Il tartufo lucano spopola e fa concorrenza a quelli delle ”borse” di Alba e Norcia, il vino e lo spumante fanno alzare i calici per un brindisi augurale, il pane di Matera sta lievitando…, mentre si guarda al miele e all’apicoltura, alla filiera della transumanza ( dalle carni podoliche a quel che resta delle greggi ovicaprine) per portare sulle tavole dei buongustai, in Italia e all’estero, nel solco della tradizione per la buona tavola lucana che si appresta a ricevere l’olio extravergine di oliva a Identificazione geografica protetta. L’assessore regionale alle Politiche Agricole di Basilicata, Luca Braia, passa dai campi, alle stalle ai tavoli operativi con un ”menu à la carte” di prim’ordine e i commensali, produttori e commensali, mostrano di gradire in termini di concretezza operativa cosa bolle in pentola… E gli invitati al tavolo convocato nell’aula Sassi- Biblioteca ”Federico Valicenti” della Regione, a Matera, hanno dato di mano con gli assaggi ”verbali” per ora di olio extravergine di oliva: dall’Università all’Alsia,ad Agrobios,al direttore del Dipartimento Agricoltura Giovanni Oliva (in linea con l’argomento Olio Igp)ai componenti della neonata associazione dell’olio lucano presieduta da Claudio Cufino. Una task force compatta che dovrà essere ulteriormente inclusiva, sopratutto tra i produttori, come ha ricordato l’assessore Braia, per raggiungere l’obiettivo trattandosi di un organismo di tutela del nostro extravergine.E la compattezza,la determinazione nel rispettare il disciplinare e nel valorizzare un marchio davvero originale (complimenti all’autore Danilo Varriale)perchè tutto vada liscio come l’olio. Il primo round è con il ministro per le Politiche Agricole Maurizio Martina( è solo una omonimia con chi scrive, ma le origini pugliesi ci sono tutte)che con i ‘tecnici’ dovrà verificare dapprima a Roma e poi in Basilicata la bontà del disciplinare. Poi, se tutto andrà bene le valutazione di Bruxelles all’Unione Europea e allora l’olio lucano potrà condire le tavole di mezzo mondo, nel novero di quella dieta mediterranea che dalle nostre parti si distingue per genuinità e specificità.

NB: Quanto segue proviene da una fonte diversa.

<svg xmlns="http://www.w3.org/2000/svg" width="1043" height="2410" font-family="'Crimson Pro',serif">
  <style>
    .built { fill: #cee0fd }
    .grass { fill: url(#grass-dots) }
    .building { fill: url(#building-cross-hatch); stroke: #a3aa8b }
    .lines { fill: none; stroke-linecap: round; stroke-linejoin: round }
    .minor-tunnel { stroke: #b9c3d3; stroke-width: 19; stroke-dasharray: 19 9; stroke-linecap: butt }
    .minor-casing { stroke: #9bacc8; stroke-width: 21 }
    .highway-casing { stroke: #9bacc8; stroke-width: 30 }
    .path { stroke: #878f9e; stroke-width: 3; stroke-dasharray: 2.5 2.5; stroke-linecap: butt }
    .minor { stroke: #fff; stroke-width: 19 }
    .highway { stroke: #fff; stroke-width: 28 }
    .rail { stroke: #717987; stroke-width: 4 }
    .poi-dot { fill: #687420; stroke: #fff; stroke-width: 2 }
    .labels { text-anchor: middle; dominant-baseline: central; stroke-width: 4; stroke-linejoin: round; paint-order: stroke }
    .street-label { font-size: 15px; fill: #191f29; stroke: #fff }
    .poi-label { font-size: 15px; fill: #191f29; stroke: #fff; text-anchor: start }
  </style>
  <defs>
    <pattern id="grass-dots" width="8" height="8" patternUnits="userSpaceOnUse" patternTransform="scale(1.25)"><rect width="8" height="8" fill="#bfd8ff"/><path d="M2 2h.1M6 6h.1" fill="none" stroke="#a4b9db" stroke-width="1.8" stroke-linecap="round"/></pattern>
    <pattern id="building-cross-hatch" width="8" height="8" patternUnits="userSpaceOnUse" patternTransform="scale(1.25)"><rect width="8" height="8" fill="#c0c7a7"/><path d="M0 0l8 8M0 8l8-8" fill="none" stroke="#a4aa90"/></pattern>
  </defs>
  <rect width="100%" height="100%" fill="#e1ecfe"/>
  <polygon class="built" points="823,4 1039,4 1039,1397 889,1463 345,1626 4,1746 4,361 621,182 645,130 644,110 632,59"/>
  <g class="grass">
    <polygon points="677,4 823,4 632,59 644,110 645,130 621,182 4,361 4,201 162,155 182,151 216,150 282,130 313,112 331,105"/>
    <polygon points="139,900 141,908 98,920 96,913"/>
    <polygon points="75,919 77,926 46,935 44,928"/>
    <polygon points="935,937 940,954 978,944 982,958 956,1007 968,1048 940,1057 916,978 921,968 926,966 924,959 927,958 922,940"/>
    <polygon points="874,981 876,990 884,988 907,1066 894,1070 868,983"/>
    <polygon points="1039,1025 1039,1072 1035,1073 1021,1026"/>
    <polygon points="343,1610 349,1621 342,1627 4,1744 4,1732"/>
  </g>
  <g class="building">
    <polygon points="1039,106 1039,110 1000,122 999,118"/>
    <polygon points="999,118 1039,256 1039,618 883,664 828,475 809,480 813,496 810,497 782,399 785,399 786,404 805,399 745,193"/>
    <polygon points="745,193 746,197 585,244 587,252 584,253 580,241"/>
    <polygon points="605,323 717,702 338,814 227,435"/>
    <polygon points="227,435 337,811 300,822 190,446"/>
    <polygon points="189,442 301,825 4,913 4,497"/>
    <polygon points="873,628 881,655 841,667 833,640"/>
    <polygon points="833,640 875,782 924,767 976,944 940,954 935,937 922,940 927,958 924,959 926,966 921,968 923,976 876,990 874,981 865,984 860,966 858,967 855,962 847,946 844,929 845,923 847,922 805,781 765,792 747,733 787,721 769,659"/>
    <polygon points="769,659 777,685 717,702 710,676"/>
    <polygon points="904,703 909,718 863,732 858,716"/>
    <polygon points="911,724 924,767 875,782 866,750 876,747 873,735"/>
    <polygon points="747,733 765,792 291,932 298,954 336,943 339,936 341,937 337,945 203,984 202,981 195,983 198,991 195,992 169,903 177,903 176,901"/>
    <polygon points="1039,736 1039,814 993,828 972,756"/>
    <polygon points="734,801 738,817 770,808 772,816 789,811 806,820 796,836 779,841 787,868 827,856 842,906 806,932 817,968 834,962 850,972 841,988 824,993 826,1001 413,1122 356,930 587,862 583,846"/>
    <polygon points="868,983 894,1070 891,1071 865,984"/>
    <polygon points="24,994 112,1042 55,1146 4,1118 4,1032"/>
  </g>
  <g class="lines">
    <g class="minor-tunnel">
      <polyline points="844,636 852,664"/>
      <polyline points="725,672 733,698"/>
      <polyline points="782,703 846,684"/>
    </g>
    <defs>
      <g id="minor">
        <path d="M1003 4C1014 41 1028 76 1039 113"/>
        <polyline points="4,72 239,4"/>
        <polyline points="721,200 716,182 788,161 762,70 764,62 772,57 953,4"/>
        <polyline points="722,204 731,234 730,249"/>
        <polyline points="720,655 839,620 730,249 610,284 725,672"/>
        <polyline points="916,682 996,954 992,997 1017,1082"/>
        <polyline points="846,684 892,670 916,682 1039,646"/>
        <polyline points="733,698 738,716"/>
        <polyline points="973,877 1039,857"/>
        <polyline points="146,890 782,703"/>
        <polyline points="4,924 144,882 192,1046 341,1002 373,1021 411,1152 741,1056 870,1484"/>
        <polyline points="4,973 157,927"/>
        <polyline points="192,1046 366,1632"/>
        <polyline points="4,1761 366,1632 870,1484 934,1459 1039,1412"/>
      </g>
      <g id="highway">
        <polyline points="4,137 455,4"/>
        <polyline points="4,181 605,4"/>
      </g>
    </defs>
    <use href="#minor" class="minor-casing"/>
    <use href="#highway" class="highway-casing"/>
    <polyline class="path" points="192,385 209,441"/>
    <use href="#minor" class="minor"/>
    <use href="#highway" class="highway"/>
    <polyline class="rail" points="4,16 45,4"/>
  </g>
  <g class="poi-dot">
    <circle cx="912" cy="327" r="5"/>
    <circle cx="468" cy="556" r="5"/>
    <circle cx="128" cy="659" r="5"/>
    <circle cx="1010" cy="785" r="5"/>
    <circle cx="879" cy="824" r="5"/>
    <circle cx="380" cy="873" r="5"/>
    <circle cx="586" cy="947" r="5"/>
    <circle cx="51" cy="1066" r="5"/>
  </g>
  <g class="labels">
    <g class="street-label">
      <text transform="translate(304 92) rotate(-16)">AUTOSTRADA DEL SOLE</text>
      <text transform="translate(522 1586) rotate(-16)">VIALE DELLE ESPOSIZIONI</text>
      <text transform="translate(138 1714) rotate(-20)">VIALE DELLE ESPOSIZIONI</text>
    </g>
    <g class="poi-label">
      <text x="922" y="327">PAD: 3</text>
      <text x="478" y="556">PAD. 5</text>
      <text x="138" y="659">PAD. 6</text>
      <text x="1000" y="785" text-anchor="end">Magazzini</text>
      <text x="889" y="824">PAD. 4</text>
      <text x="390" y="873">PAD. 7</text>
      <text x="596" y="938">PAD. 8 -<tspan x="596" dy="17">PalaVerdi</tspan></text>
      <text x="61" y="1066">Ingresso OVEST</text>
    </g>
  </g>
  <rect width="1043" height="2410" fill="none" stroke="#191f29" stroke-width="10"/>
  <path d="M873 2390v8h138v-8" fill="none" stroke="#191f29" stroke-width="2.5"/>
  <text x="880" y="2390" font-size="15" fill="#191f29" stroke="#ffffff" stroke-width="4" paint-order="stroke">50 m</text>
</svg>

Il Ministero delle Politiche agricole entro tre mesi dovrà definire l’istruttoria tecnica e poi venire in Basilicata per la lettura del disciplinare. Successivamente, nel caso di parere favorevole, sarà l’Unione Europea a esprimersi entro cinque, sei mesi sulla richiesta di riconoscimento della Igp. Nel frattempo i produttori lucani, dopo il parere del Ministero, potranno cominciare a utilizzare il marchio ”olio lucano Basilicata’ che raffigura una anfora dell’antichità, gli intrecci dell’Ulivo e il simbolo dei cinque fiumi della Regione. ” Il riconoscimento della Igp – ha detto l’assessore Luca Braia- rappresenta una ulteriore opportunità di tutela e promozione del nostro olio extra vergine di oliva che quest’anno ha una previsione produttiva di 5mila tonnellate, un dato interessante dopo il crollo del 2016 a 1200 tonnellate e il livello raggiunto nel 2015 con 8mila tonnellate. Anche la qualità è elevata e la Igp, sono solo quattro nel nostro Paese, può portare valore aggiunto al settore che vende e confeziona appena il 20 per cento della produzione. Con l’approvazione del disciplinare di produzione e il marchio Igp – ha continuato Braia- intendiamo coinvolgere l’intera Regione, a forte vocazione olivicola, in un progetto di forte identità territoriale e difesa della tipicità del’olio , lavorando su tracciabilità, aggregazione, divulgazione che coinvolgano i consumatori. Allo scopo intendiamo rilanciare, per esempio il premio Olivarum”. Il comparto, che produce l’1,4 per cento dell’olio nazionale, annovera 5 milioni di piante di ulivo con 27 varietà autoctone distribuite su 28.000 ettari di territorio. Le aziende operative sono 30.000 che possono contare sull’attività di 145 frantori. La Basilicata ha um marchio Dop, L’olio del Vulture, sui 46 marchi inseriti nell’elenco nazionale. Ma non dimentichiamo altri prodotti della filiera olivicola come le ovile al forno, condite con spezie e le paste o creme di oliva ottime per antipasti e fuoripasti. Serve il dessert, assessore Braia. Non sarebbe male farsi tentare anche da biscotti e dolci che vanno tutelati e valorizzati. Tra questi i celebri sospiri che a Ferrandina, Rotondella e Pomarico hanno valide interpretazioni. Dipartimento e Alsia aprano il capitolo dell’arte bianca, ma senza esagerare. I dolci sono ipercalorici, ma buoni.